Помахал руками, поприседал, с гантелями поупражнялся. Душ, бритье. Ставит чайник. Вода вскипает, заливает кипятком крутым овсянку, каша готова в минуту. Каплю молока обезжиренного – для вкуса. А какой вкус у такого молока… Меда сверху столовую ложку, кое-как в горло лезет. Запивает чаем, глотает таблетки, три штуки. Все, можно ехать.

Листьев за вечер и ночь ноябрьскую попадало изрядно. Кленами вся улица обсажена. Красивые листья. «Тойота» его словно в маскхалате. Жалко сметать. Включает кассету с григовским концертом, убавляет звук. В путь.

Езды в госпиталь без трафика минут сорок. В такую рань «пробок» не бывает обычно. Только если нахайвэе авария. И чего он вспоминает американскую учебу свою? С какого бока? Не любит ее вспоминать. Никогда, ни раньше, ни потом, не испытывал такого напряжения. Год всего, а казалось, вечность. Кэролайн – высокая, поджарая, с крупными чертами лица и рыжими волосами, явно выраженный англосаксонский тип. Выражение лица вежливо-бесстрастное. На любителя. Про таких говорят: не баба, а конь с яйцами. Не замужем. Наверное, многажды ловила на себе заинтересованные взгляды мужиков – в отличие от него курсантам (курсистам?) около тридцати или немногим больше. Равнодушно-невидяще в ответ. Так смотрят на один и тот же примелькавшийся, надоевший до чертиков пейзаж за окном. Курсанты (курсисты?) ее не интересуют. А может, лесбиянка? Интересно, работает Кэролайн там же, на 59-й улице, между 6-й и 7-й авеню, в Институте вспомогательных медицинских профессий, или ушла? Солидное помещение, прекрасная мебель, швейцар у входа, окна на Центральный парк смотрят. Помогает Кэролайн оформить ему заем в банке на семь тысяч под проценты. Пятьсот платит он сразу – задаток. Заем на десять лет, начнет выплачивать через полгода, после окончания курсов. Таковы правила. Найдет работу, не найдет – никого не волнует. Кэролайн всем говорит: «Мы трудоустраиваем». Черта лысого. Никто никого здесь не трудоустраивает.

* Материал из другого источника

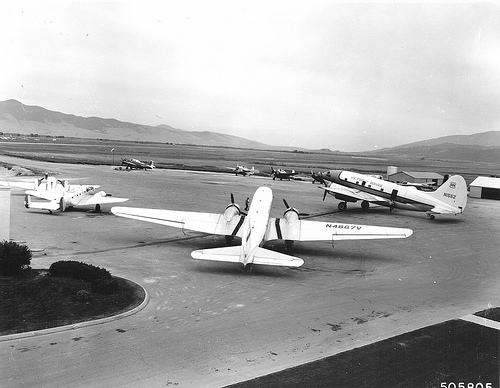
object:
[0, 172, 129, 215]
air plane's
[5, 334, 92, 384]
tarmac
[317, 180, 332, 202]
propellers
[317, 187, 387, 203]
wing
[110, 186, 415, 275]
air plane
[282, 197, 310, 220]
propellar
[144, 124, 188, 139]
mountains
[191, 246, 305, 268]
tail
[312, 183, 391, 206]
wing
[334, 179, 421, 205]
stripe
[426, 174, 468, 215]
tail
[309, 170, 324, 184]
airplanes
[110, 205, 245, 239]
wing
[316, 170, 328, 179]
nose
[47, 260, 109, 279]
bushes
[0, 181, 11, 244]
building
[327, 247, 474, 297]
tarmac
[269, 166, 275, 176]
nose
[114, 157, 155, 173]
airplane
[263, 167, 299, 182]
airplane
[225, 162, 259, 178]
airplane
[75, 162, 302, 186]
tarmac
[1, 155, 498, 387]
runway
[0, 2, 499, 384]
outdoors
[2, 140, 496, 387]
airport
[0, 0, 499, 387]
photo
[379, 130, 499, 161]
mountains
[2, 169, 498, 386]
paved area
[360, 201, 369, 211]
wheel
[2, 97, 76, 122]
mountain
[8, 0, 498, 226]
distance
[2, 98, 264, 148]
mountain range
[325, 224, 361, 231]
black writing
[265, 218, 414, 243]
plane wing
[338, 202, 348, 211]
wheel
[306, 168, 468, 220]
air plane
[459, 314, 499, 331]
line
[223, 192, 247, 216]
propeller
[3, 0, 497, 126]
bright sky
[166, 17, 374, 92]
clouds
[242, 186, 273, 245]
body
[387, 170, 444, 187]
structure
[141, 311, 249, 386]
tarmac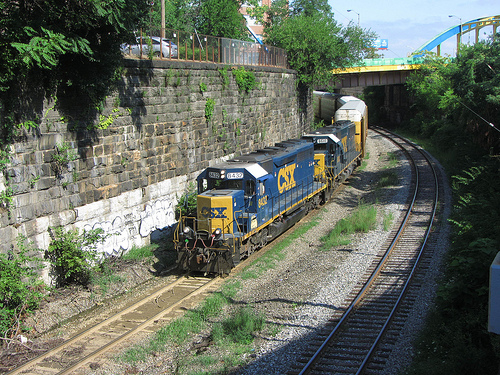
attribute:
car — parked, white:
[122, 39, 173, 59]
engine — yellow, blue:
[166, 137, 323, 274]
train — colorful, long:
[162, 83, 375, 283]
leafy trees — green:
[403, 32, 498, 110]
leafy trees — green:
[243, 0, 380, 93]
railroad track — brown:
[401, 190, 425, 279]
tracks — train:
[335, 137, 455, 372]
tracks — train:
[23, 283, 208, 373]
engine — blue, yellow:
[141, 60, 404, 267]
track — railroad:
[298, 128, 465, 370]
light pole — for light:
[448, 12, 467, 48]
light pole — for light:
[345, 9, 365, 49]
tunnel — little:
[328, 87, 418, 135]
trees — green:
[413, 60, 497, 117]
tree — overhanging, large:
[0, 0, 152, 102]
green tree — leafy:
[4, 0, 157, 135]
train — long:
[174, 93, 369, 272]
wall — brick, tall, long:
[138, 58, 260, 143]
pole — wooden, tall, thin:
[146, 13, 181, 33]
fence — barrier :
[130, 22, 289, 70]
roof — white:
[333, 89, 367, 131]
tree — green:
[1, 0, 153, 69]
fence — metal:
[127, 25, 319, 86]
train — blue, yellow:
[193, 148, 340, 209]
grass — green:
[201, 310, 260, 350]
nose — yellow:
[201, 190, 231, 238]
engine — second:
[305, 116, 358, 188]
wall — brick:
[6, 51, 304, 296]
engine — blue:
[179, 140, 319, 270]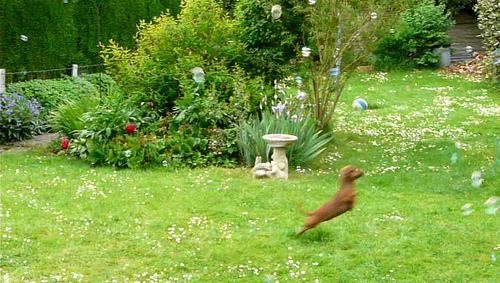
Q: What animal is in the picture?
A: A dog.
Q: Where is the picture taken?
A: A garden.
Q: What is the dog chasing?
A: Bubbles.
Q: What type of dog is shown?
A: Miniature brown.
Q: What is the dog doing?
A: Jumping.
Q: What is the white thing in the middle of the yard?
A: Bird bath.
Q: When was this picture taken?
A: Daytime.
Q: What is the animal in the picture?
A: A dog.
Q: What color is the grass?
A: Green.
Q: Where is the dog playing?
A: On the grass.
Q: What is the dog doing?
A: Jumping.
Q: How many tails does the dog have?
A: One.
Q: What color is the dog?
A: Brown.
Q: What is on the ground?
A: Grass.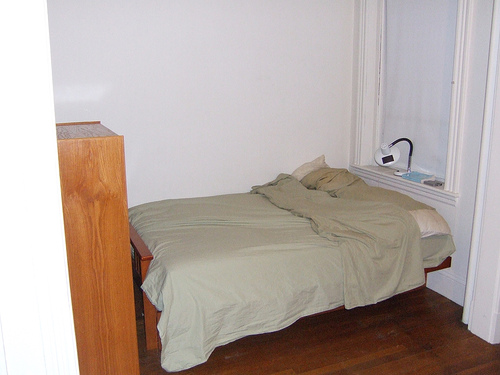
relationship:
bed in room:
[129, 154, 455, 372] [0, 1, 499, 374]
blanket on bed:
[127, 173, 425, 371] [129, 154, 455, 372]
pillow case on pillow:
[337, 183, 436, 210] [410, 207, 452, 238]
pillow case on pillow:
[300, 167, 369, 196] [292, 155, 330, 180]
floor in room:
[134, 277, 499, 374] [0, 1, 499, 374]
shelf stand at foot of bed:
[55, 121, 141, 374] [129, 154, 455, 372]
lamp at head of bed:
[374, 137, 413, 176] [129, 154, 455, 372]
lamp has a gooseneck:
[374, 137, 413, 176] [389, 137, 414, 172]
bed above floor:
[129, 154, 455, 372] [134, 277, 499, 374]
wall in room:
[47, 0, 355, 210] [0, 1, 499, 374]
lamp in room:
[374, 137, 413, 176] [0, 1, 499, 374]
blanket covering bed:
[127, 173, 425, 371] [129, 154, 455, 372]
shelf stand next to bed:
[55, 121, 141, 374] [129, 154, 455, 372]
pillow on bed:
[410, 207, 452, 238] [129, 154, 455, 372]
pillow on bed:
[292, 155, 330, 180] [129, 154, 455, 372]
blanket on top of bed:
[127, 173, 425, 371] [129, 154, 455, 372]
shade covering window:
[378, 0, 458, 181] [351, 0, 475, 205]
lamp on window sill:
[374, 137, 413, 176] [350, 162, 461, 207]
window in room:
[351, 0, 475, 205] [0, 1, 499, 374]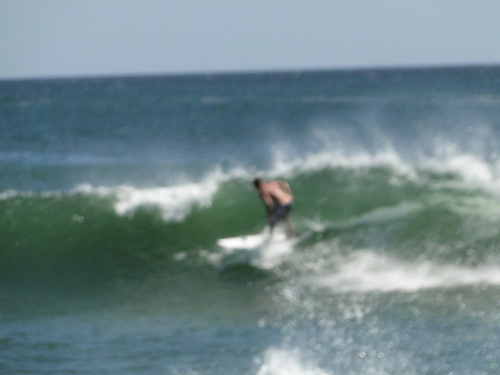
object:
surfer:
[246, 176, 298, 256]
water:
[1, 65, 499, 374]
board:
[210, 226, 297, 254]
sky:
[0, 1, 500, 77]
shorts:
[266, 203, 288, 220]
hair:
[250, 178, 261, 184]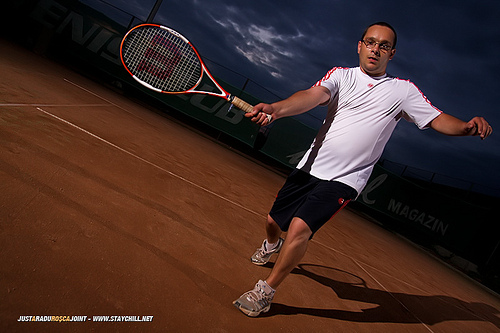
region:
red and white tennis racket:
[111, 18, 276, 127]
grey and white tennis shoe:
[227, 275, 279, 321]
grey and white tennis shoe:
[246, 232, 288, 269]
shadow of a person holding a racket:
[235, 243, 498, 330]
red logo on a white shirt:
[363, 79, 376, 91]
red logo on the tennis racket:
[130, 29, 185, 84]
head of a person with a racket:
[350, 19, 406, 74]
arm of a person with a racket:
[242, 65, 349, 135]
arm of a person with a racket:
[403, 77, 495, 161]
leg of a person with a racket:
[227, 175, 367, 320]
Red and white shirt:
[292, 65, 442, 201]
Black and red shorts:
[266, 165, 356, 240]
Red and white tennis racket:
[116, 20, 271, 122]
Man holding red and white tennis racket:
[115, 20, 490, 317]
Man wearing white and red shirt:
[230, 20, 491, 318]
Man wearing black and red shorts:
[231, 19, 493, 317]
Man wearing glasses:
[231, 20, 492, 318]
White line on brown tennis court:
[34, 104, 351, 311]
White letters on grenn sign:
[40, 0, 250, 125]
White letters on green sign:
[386, 196, 449, 236]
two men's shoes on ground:
[233, 223, 295, 323]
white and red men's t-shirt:
[302, 54, 447, 216]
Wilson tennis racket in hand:
[95, 23, 280, 133]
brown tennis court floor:
[8, 69, 121, 203]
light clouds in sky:
[223, 7, 299, 74]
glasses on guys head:
[352, 32, 399, 55]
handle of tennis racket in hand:
[233, 92, 282, 132]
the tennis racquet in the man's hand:
[121, 21, 273, 126]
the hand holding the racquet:
[245, 102, 274, 127]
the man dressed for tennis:
[120, 20, 491, 316]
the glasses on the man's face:
[360, 37, 394, 52]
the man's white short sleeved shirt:
[293, 65, 442, 200]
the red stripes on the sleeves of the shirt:
[311, 64, 441, 130]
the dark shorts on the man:
[270, 163, 357, 238]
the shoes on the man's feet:
[233, 235, 277, 315]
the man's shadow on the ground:
[256, 258, 498, 331]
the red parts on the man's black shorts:
[267, 167, 352, 240]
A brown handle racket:
[118, 41, 266, 160]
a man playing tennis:
[265, 11, 499, 313]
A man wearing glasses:
[345, 29, 420, 163]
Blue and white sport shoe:
[215, 264, 290, 326]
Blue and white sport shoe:
[243, 234, 282, 257]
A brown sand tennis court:
[56, 223, 218, 330]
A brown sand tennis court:
[307, 276, 399, 331]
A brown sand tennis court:
[51, 116, 211, 185]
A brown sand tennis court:
[162, 134, 234, 261]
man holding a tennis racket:
[110, 12, 491, 325]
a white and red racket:
[109, 26, 265, 127]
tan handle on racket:
[229, 91, 268, 122]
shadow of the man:
[285, 240, 484, 330]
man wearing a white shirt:
[272, 65, 445, 187]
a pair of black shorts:
[237, 158, 365, 249]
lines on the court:
[14, 82, 229, 236]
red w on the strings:
[136, 32, 181, 89]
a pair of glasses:
[354, 33, 394, 62]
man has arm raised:
[392, 74, 497, 159]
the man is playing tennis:
[119, 8, 494, 315]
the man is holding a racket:
[117, 15, 276, 142]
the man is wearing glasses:
[361, 32, 393, 55]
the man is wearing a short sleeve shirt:
[303, 63, 438, 199]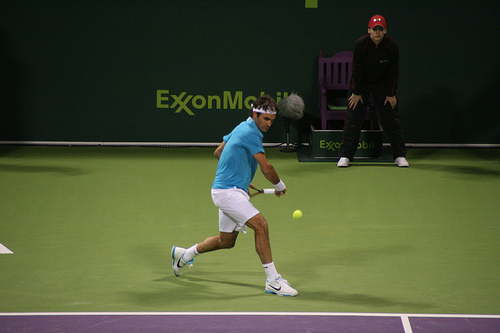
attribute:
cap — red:
[366, 14, 388, 31]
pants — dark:
[340, 84, 407, 156]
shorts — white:
[212, 185, 263, 233]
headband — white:
[249, 102, 275, 114]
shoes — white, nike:
[167, 244, 297, 299]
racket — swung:
[249, 183, 275, 199]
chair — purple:
[315, 48, 375, 128]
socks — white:
[262, 261, 279, 282]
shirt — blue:
[213, 117, 267, 191]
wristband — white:
[274, 178, 289, 195]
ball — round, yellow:
[292, 206, 305, 221]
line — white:
[1, 309, 500, 323]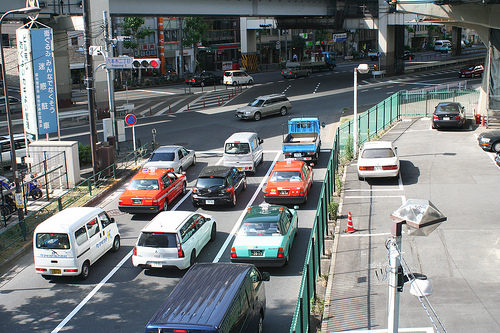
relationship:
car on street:
[357, 142, 399, 180] [313, 115, 498, 330]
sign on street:
[115, 111, 138, 131] [171, 188, 278, 270]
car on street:
[426, 96, 473, 141] [94, 151, 342, 272]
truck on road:
[283, 116, 326, 163] [0, 59, 341, 331]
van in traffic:
[29, 205, 123, 279] [147, 188, 274, 293]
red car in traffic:
[118, 168, 189, 214] [100, 179, 307, 322]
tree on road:
[6, 239, 66, 320] [0, 59, 341, 331]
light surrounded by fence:
[349, 59, 370, 155] [288, 94, 406, 328]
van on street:
[34, 206, 123, 280] [26, 65, 338, 331]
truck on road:
[279, 113, 326, 162] [144, 95, 282, 318]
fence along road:
[283, 77, 470, 328] [0, 59, 341, 331]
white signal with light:
[107, 50, 160, 69] [150, 60, 158, 67]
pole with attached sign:
[1, 46, 44, 251] [5, 172, 30, 222]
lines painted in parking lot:
[340, 224, 394, 243] [337, 185, 389, 275]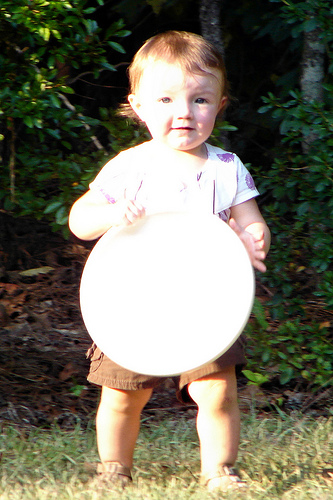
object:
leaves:
[315, 182, 325, 192]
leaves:
[44, 201, 62, 215]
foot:
[198, 465, 249, 495]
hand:
[113, 199, 144, 228]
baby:
[65, 30, 273, 483]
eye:
[161, 97, 171, 104]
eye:
[193, 97, 208, 104]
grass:
[309, 435, 320, 460]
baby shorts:
[88, 346, 249, 395]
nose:
[177, 98, 193, 119]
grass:
[3, 478, 14, 499]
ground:
[1, 387, 310, 498]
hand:
[227, 216, 266, 274]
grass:
[12, 431, 24, 446]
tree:
[298, 0, 328, 310]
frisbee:
[78, 201, 255, 378]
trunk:
[305, 12, 321, 82]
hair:
[115, 30, 225, 131]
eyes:
[159, 97, 173, 105]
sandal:
[83, 461, 134, 497]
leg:
[187, 362, 242, 492]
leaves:
[242, 367, 262, 381]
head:
[116, 27, 228, 150]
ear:
[127, 94, 144, 124]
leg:
[87, 379, 151, 498]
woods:
[201, 1, 222, 32]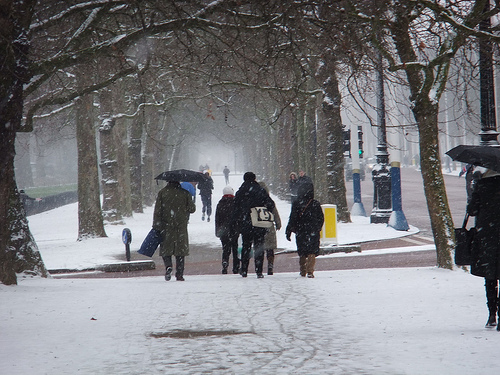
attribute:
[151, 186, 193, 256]
coat — long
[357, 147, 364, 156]
signal — green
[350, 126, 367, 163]
light — green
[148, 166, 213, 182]
umbrella — black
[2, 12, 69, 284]
tree — large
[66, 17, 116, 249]
tree — large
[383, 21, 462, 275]
tree — large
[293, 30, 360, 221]
tree — large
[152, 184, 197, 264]
coat — dark green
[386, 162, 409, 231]
post — blue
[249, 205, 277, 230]
bag — white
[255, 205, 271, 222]
face — black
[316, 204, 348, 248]
box — yellow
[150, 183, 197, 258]
trench coat — long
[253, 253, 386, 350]
snow — white , falling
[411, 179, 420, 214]
asphalt — black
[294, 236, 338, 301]
boots — brown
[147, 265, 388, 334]
sidewalk — white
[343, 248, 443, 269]
concrete — red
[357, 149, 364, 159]
light — lit , green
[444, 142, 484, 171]
umbrella — black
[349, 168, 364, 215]
post — blue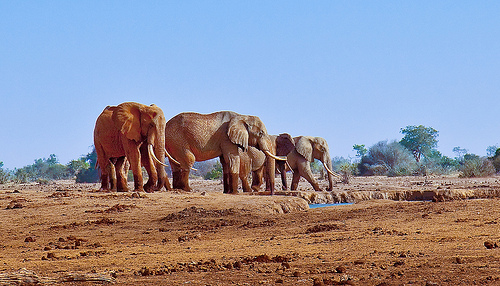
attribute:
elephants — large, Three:
[64, 64, 401, 215]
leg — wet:
[125, 149, 149, 195]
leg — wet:
[140, 151, 155, 193]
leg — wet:
[95, 164, 112, 191]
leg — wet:
[110, 160, 127, 191]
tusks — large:
[147, 142, 182, 165]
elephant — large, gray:
[93, 102, 179, 192]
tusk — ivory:
[145, 142, 167, 167]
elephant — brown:
[89, 99, 171, 196]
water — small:
[308, 198, 357, 208]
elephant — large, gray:
[162, 110, 289, 191]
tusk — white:
[254, 151, 286, 176]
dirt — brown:
[3, 159, 495, 284]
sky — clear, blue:
[0, 0, 498, 170]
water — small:
[314, 196, 352, 211]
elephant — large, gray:
[271, 129, 339, 192]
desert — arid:
[0, 152, 498, 284]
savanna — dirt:
[0, 125, 494, 283]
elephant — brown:
[163, 110, 283, 200]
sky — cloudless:
[32, 7, 202, 79]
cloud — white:
[429, 71, 484, 137]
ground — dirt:
[2, 171, 484, 283]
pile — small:
[163, 203, 260, 236]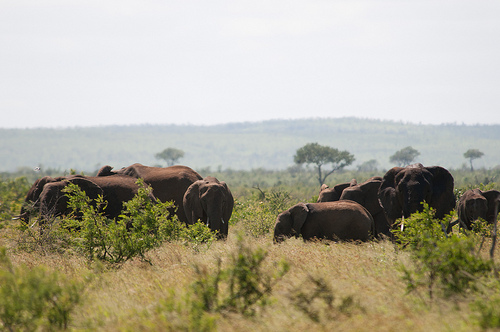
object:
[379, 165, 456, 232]
elephant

Чем напряженней напряжение… Встает каждое утро в шесть, на сабвэе с двумя пересадками из Бруклина в Манхэттен, на Амстердам-авеню, в госпиталь. В восемь как штык на месте. Вначале на побегушках, потом к технике приставляют. Единственно, инъекции делать не разрешают, остальное – то же, что и технолог с лайсенсом. Смену оттрубит – ив другой госпиталь, лекции слушать. На английском. С большим трудом дается, даром что языковые курсы в Москве закончил и частные уроки брал. К полуночи измочаленный домой возвращается. И так весь год.

Банкет по случаю окончания курсов в роскошном ресторане манхэттенском. Шведский стол, выпивка в неограниченном количестве, между прочим, съеденное и выпитое им, Костей Ситниковым, примерно на сто баксов, заранее включено в стоимость учебы, в тот самый заем. На банкете впервые видит он всех выпускников из всех групп. Ни одного урожденного американца. Индусы, латиносы, азиаты, а вот и наши, русские, рюмками с водкой чокаются. Русских, на глаз, больше половины. Американцы боятся радиации, потому и не идут на курсы такие, так Костя думал раньше. Начал работать и понял: не потому не идут, что радиации боятся, а потому, что профессия непрестижная, платят сравнительно немного. Платили бы хорошо, валом повалили бы, наплевав на рентгены.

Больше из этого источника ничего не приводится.